BEGIN
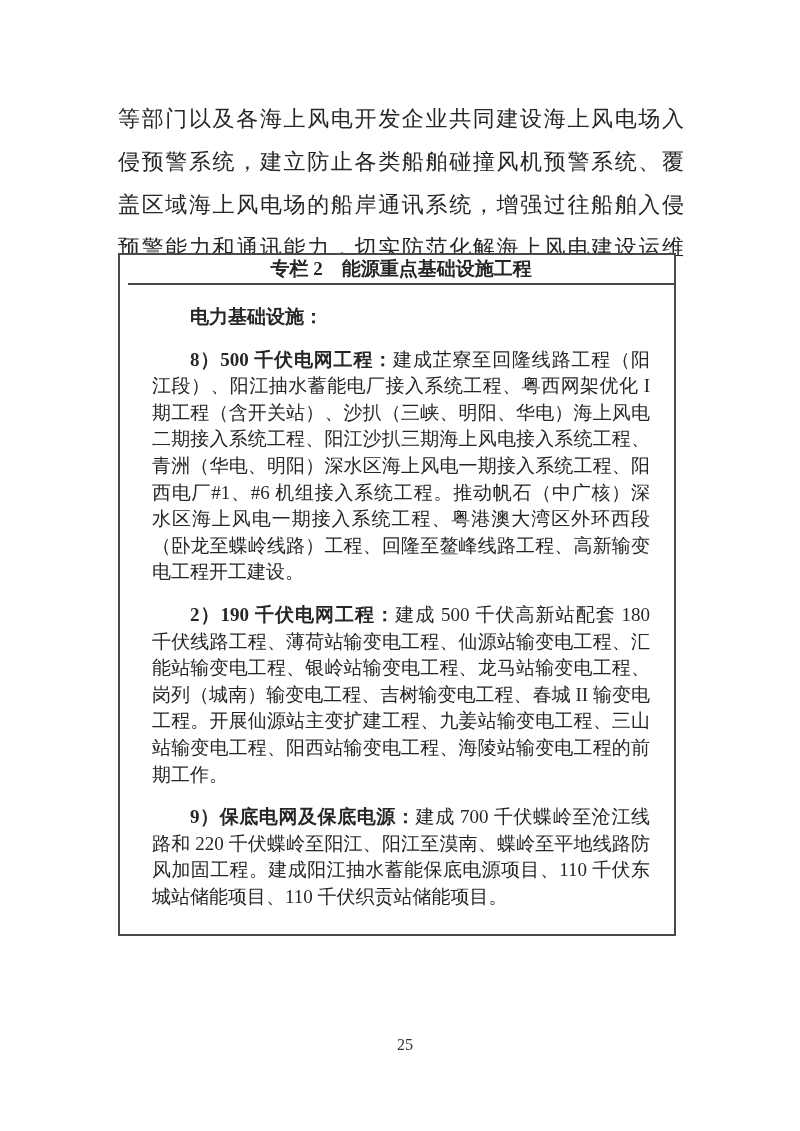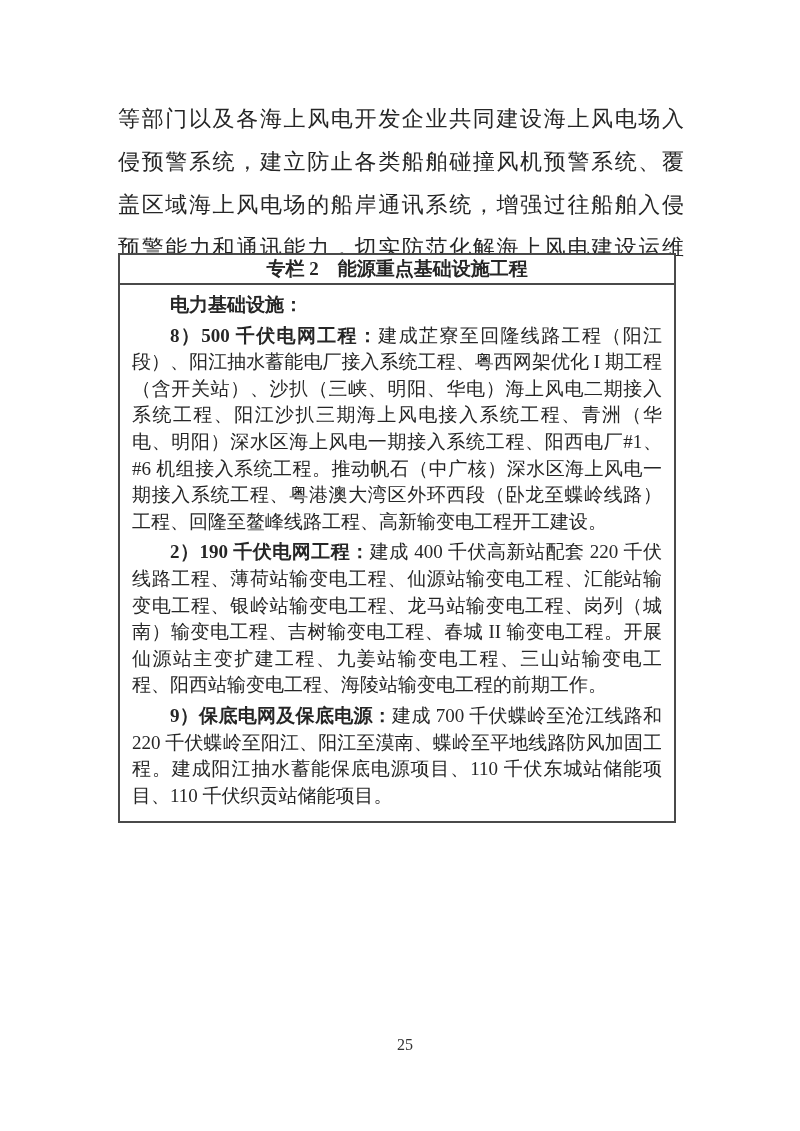--- a/index.html
+++ b/index.html
@@ -36,6 +36,7 @@
     box-sizing: border-box;
     border: 2px solid #4a4a4a;
     background: #ffffff;
+    padding-left: 8px;
   }
   .infobox-title {
     text-align: center;

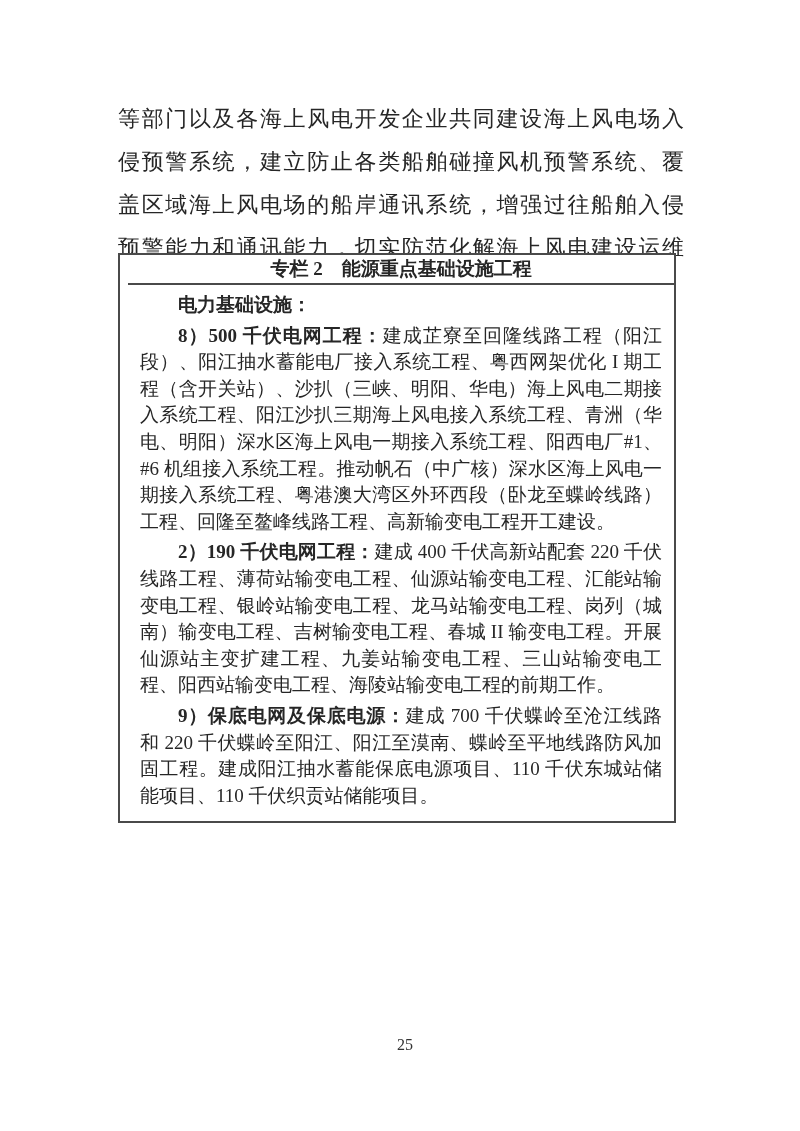--- a/index.html
+++ b/index.html
@@ -53,7 +53,7 @@
     text-align: justify;
   }
   .infobox-body p {
-    margin: 4px;
+    margin: 16px;
     text-indent: 2em;
   }
   .lead {

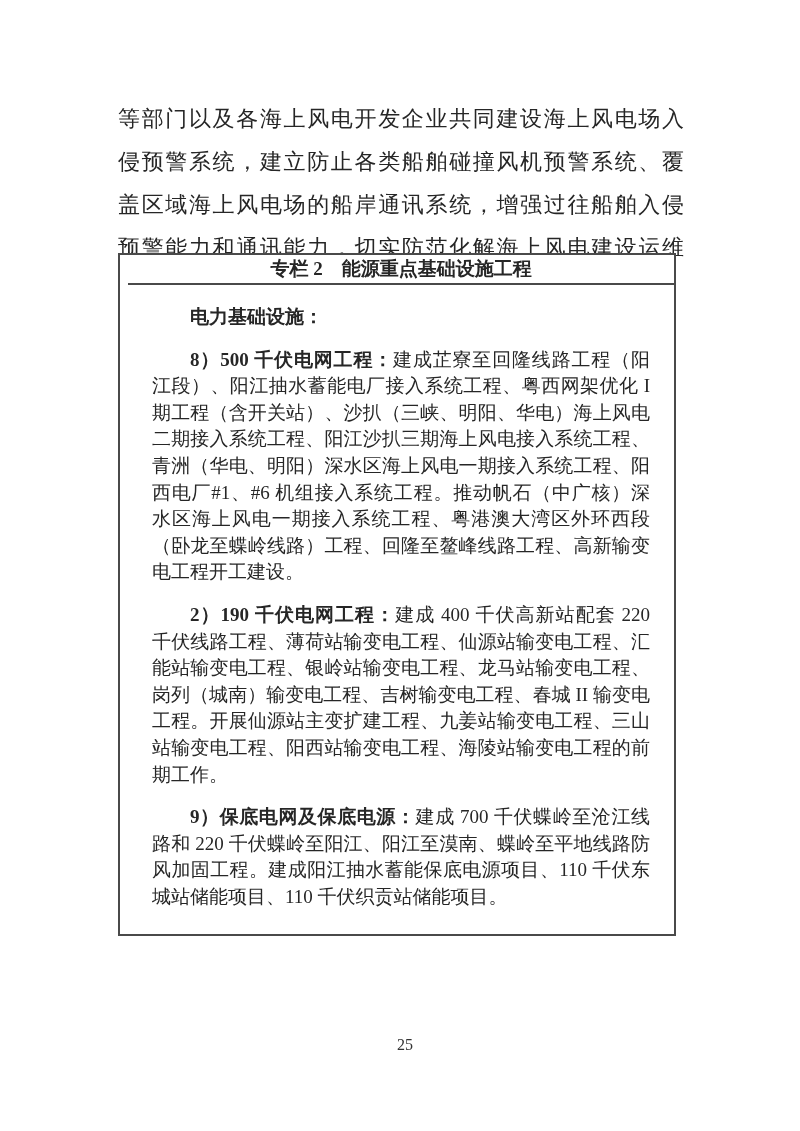--- a/index.html
+++ b/index.html
@@ -82,7 +82,7 @@
     <div class="infobox-body">
       <p><span class="lead">电力基础设施：</span><span></span></p>
       <p><span class="lead">8）500 千伏电网工程：</span><span>建成芷寮至回隆线路工程（阳江段）、阳江抽水蓄能电厂接入系统工程、粤西网架优化 I 期工程（含开关站）、沙扒（三峡、明阳、华电）海上风电二期接入系统工程、阳江沙扒三期海上风电接入系统工程、青洲（华电、明阳）深水区海上风电一期接入系统工程、阳西电厂#1、#6 机组接入系统工程。推动帆石（中广核）深水区海上风电一期接入系统工程、粤港澳大湾区外环西段（卧龙至蝶岭线路）工程、回隆至鳌峰线路工程、高新输变电工程开工建设。</span></p>
-      <p><span class="lead">2）190 千伏电网工程：</span><span>建成 400 千伏高新站配套 220 千伏线路工程、薄荷站输变电工程、仙源站输变电工程、汇能站输变电工程、银岭站输变电工程、龙马站输变电工程、岗列（城南）输变电工程、吉树输变电工程、春城 II 输变电工程。开展仙源站主变扩建工程、九姜站输变电工程、三山站输变电工程、阳西站输变电工程、海陵站输变电工程的前期工作。</span></p>
+      <p><span class="lead">2）190 千伏电网工程：</span><span>建成 500 千伏高新站配套 180 千伏线路工程、薄荷站输变电工程、仙源站输变电工程、汇能站输变电工程、银岭站输变电工程、龙马站输变电工程、岗列（城南）输变电工程、吉树输变电工程、春城 II 输变电工程。开展仙源站主变扩建工程、九姜站输变电工程、三山站输变电工程、阳西站输变电工程、海陵站输变电工程的前期工作。</span></p>
       <p><span class="lead">9）保底电网及保底电源：</span><span>建成 700 千伏蝶岭至沧江线路和 220 千伏蝶岭至阳江、阳江至漠南、蝶岭至平地线路防风加固工程。建成阳江抽水蓄能保底电源项目、110 千伏东城站储能项目、110 千伏织贡站储能项目。</span></p>
     </div>
   </div>

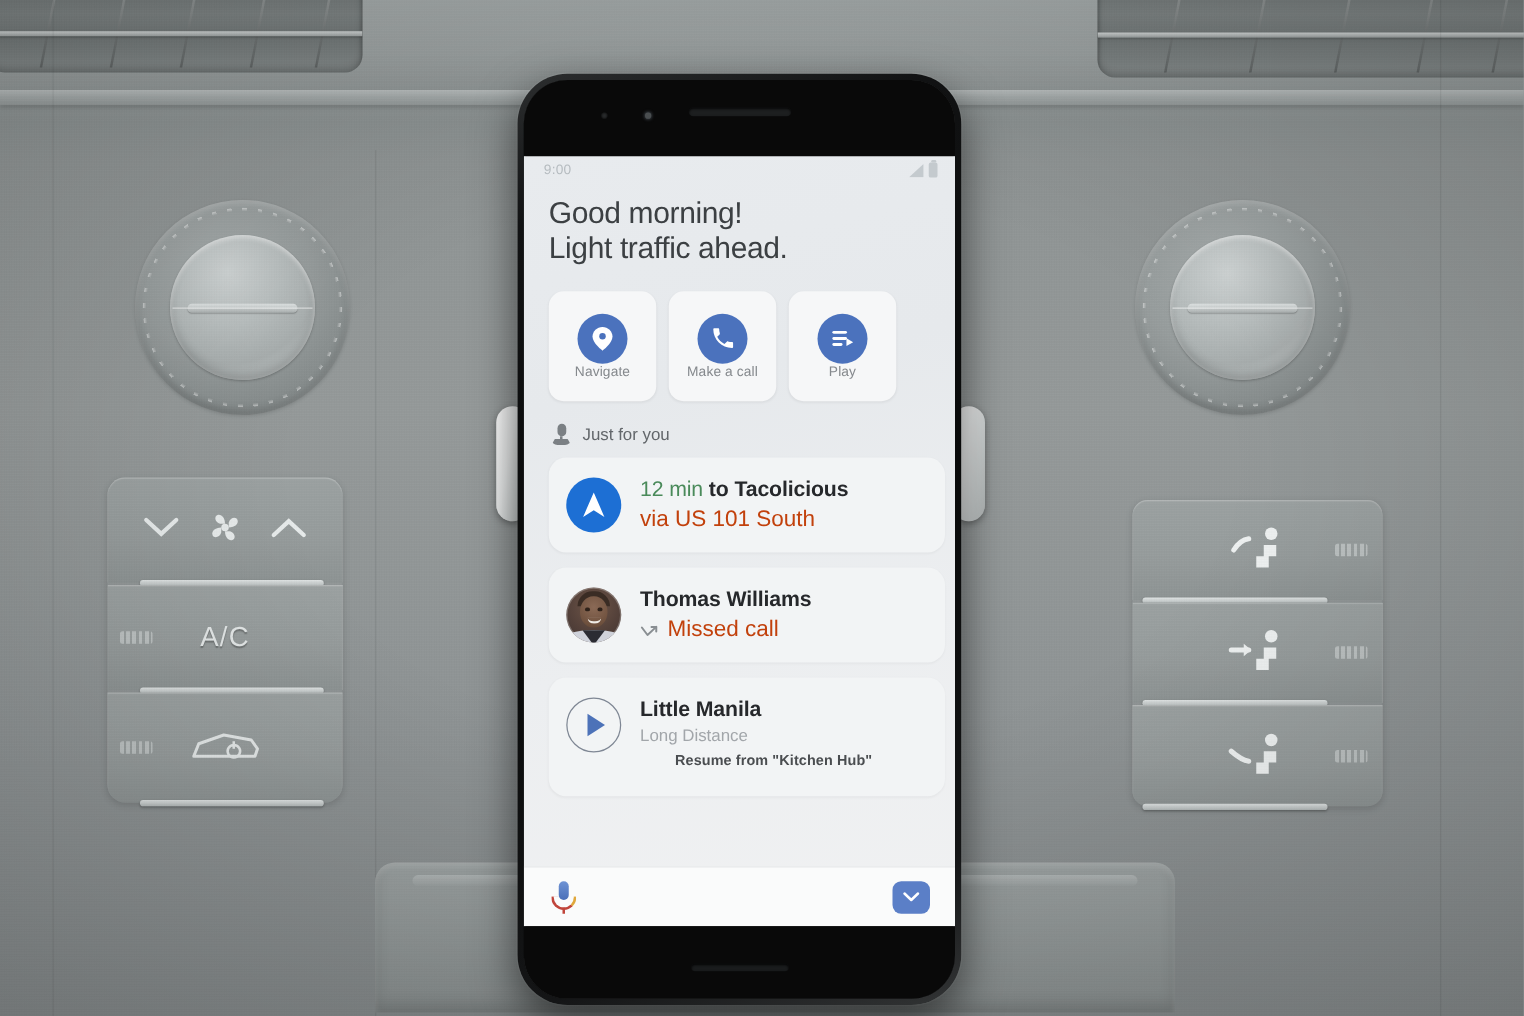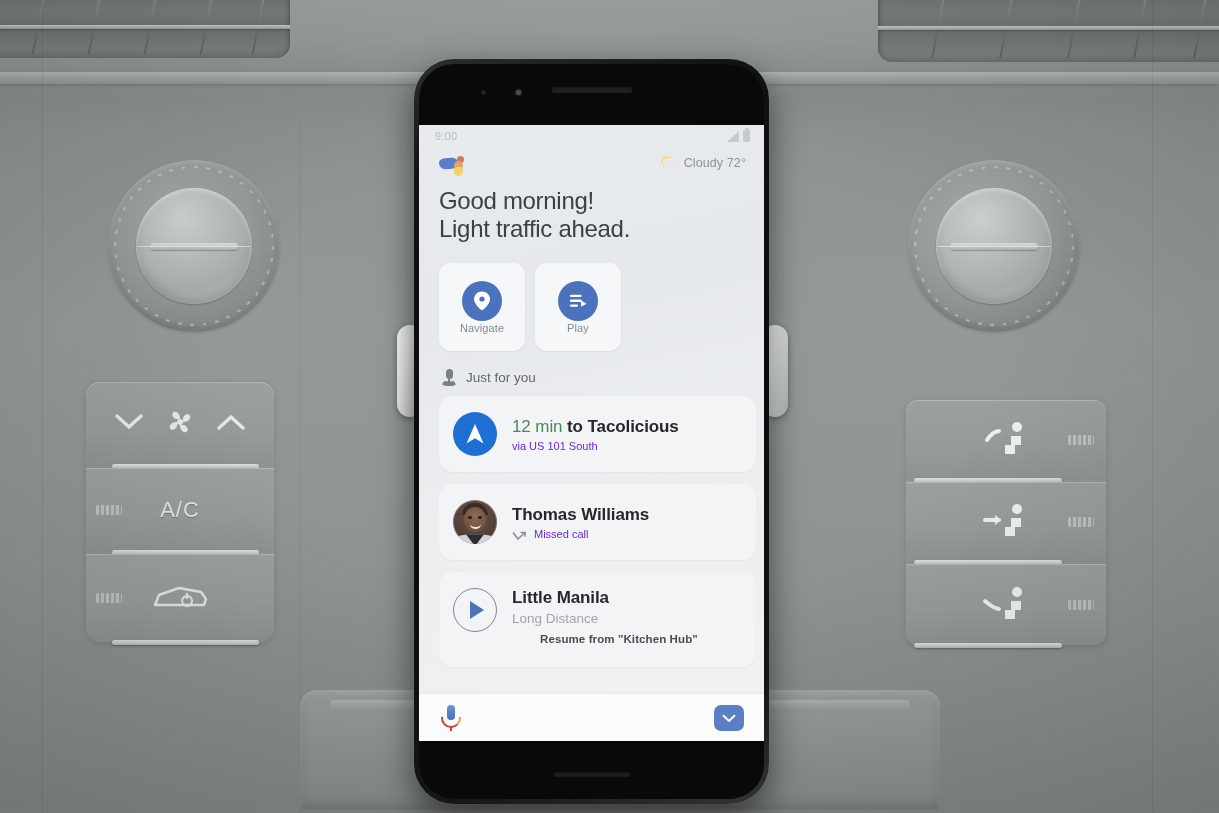--- a/index.html
+++ b/index.html
@@ -482,21 +482,6 @@
         </span>
       </div>
 
-      <div class="assist-row">
-        <span class="g-logo">
-          <span class="g-blue"></span>
-          <span class="g-red"></span>
-          <span class="g-orange"></span>
-          <span class="g-yellow"></span>
-        </span>
-        <span class="weather">
-          <span class="weather-icon">
-            <span class="wi-sun"></span>
-              <span class="wi-cloud"></span>
-          </span>
-          <span class="weather-text">Cloudy 72°</span>
-        </span>
-      </div>
 
       <div class="greeting">
         <div>Good morning!</div>

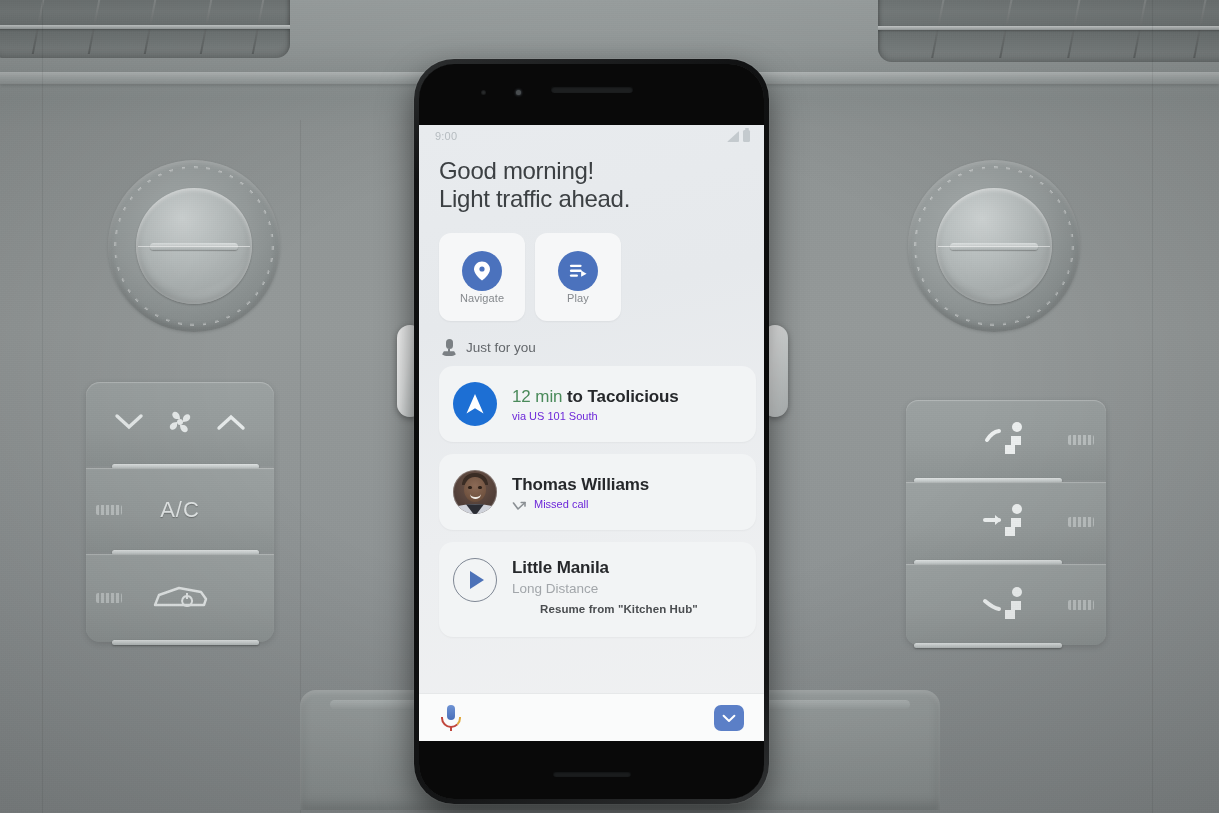--- a/index.html
+++ b/index.html
@@ -500,6 +500,14 @@
           <span class="action-label">Navigate</span>
         </div>
 
+        <div class="action-card">
+          <span class="action-circle">
+            <svg width="21" height="21" viewBox="0 0 24 24" fill="#fff">
+              <path d="M6.6 10.8c1.4 2.8 3.8 5.1 6.6 6.6l2.2-2.2c.3-.3.7-.4 1-.2 1.2.4 2.4.6 3.7.6.6 0 1 .4 1 1V20c0 .6-.4 1-1 1C10.8 21 3 13.2 3 3.9c0-.6.4-1 1-1h3.4c.6 0 1 .4 1 1 0 1.3.2 2.5.6 3.7.1.3 0 .7-.2 1l-2.2 2.2z"></path>
+            </svg>
+          </span>
+          <span class="action-label">Make a call</span>
+        </div>
 
         <div class="action-card">
           <span class="action-circle">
END
**TASK TO COMPLETE:**
Pictures are to be omitted; otherwise, every line from the first line of the listing through the line containing "-53,7 +53,7 @@" must be reproduced exactly, both ends included.

**RESPONSE FOR THIS EXERCISE:**
--- a/index.html
+++ b/index.html
@@ -36,6 +36,7 @@
     box-sizing: border-box;
     border: 2px solid #4a4a4a;
     background: #ffffff;
+    padding-left: 8px;
   }
   .infobox-title {
     text-align: center;

--- a/index.html
+++ b/index.html
@@ -53,7 +53,7 @@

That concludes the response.